Zdobyli oni odpowiednio 666, 614 i 574 głosów. Koncern zatrudnia 18,6 tys. osób. Frekwencja wyniosła 9 proc.
Związkowcy nawoływali wcześniej do bojkotu powtórzonych wyborów, choć frekwencja nie miała wpływu na ich ważność. Zdaniem działaczy jedyne legalne wybory odbyły się w maju, a wyłonionych wtedy osób – liderów związkowych – WZA nie powołało z naruszeniem przepisów. Sprawę mają zbadać sądy: powszechny i rejestrowy.
– Nie jestem zaskoczony wynikiem, wiele głosów oddano nieważnych – komentuje Józef Czyczerski, szef „Solidarności", który w maju uzyskał największe poparcie pracowników: 5,9?tys. głosów.

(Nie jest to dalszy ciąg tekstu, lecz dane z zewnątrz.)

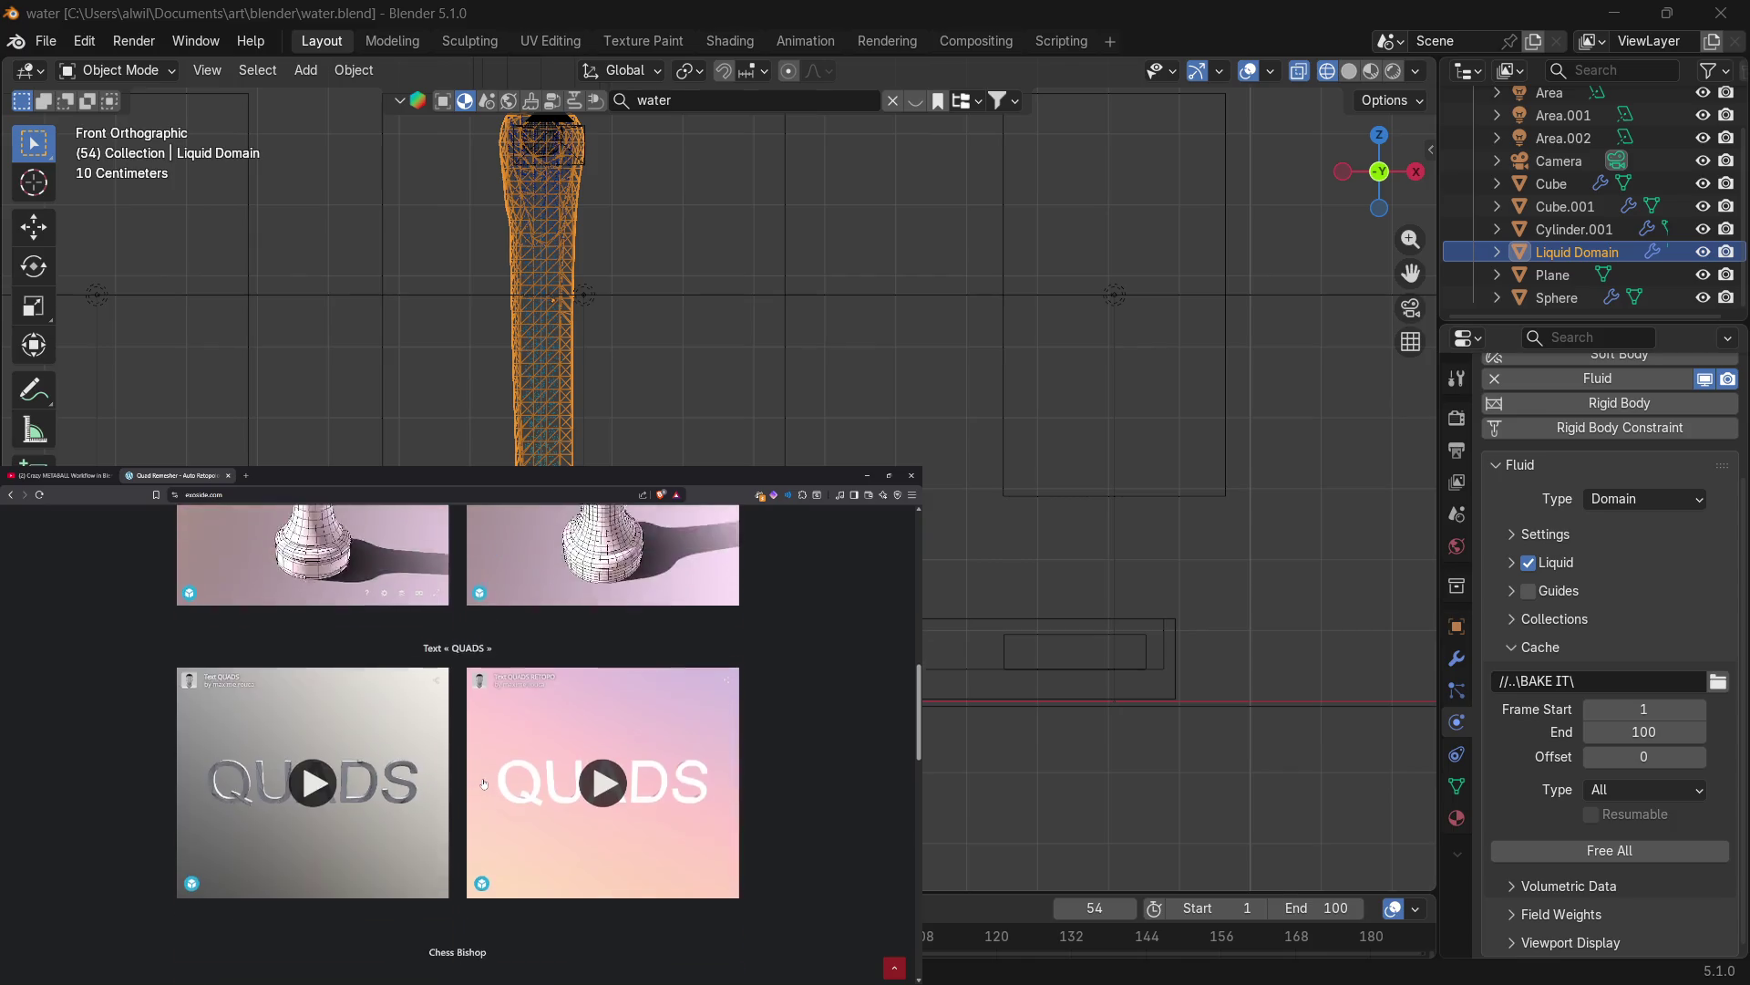
Browse the Quad Remesher retopology examples and open the Buy Quad Remesher page.
scroll(488, 781, down, 5)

Związkowcy zapowiadali wcześniej, że mogą uruchomić procedurę odwołania wybranej właśnie trójki (taki wniosek musi zdobyć poparcie 15 proc. pracowników). – Można to rozważyć, chociaż zacznijmy od tego, że te wybory były nielegalne – kwituje Czyczerski.
– Nie podejmiemy takich działań. Gdybyśmy chcieli brać udział w kabarecie, wystawilibyśmy swoich kandydatów i wygrali wybory w cuglach – dodaje Ryszard Zbrzyzny, szef Związku Zawodowego Pracowników Przemysłu Miedziowego. W sporze o skład rady nadzorczej zdaje się on na werdykt sądów. – Martwi mnie jednak tempo rozpatrywania spraw – podsumowuje Zbrzyzny.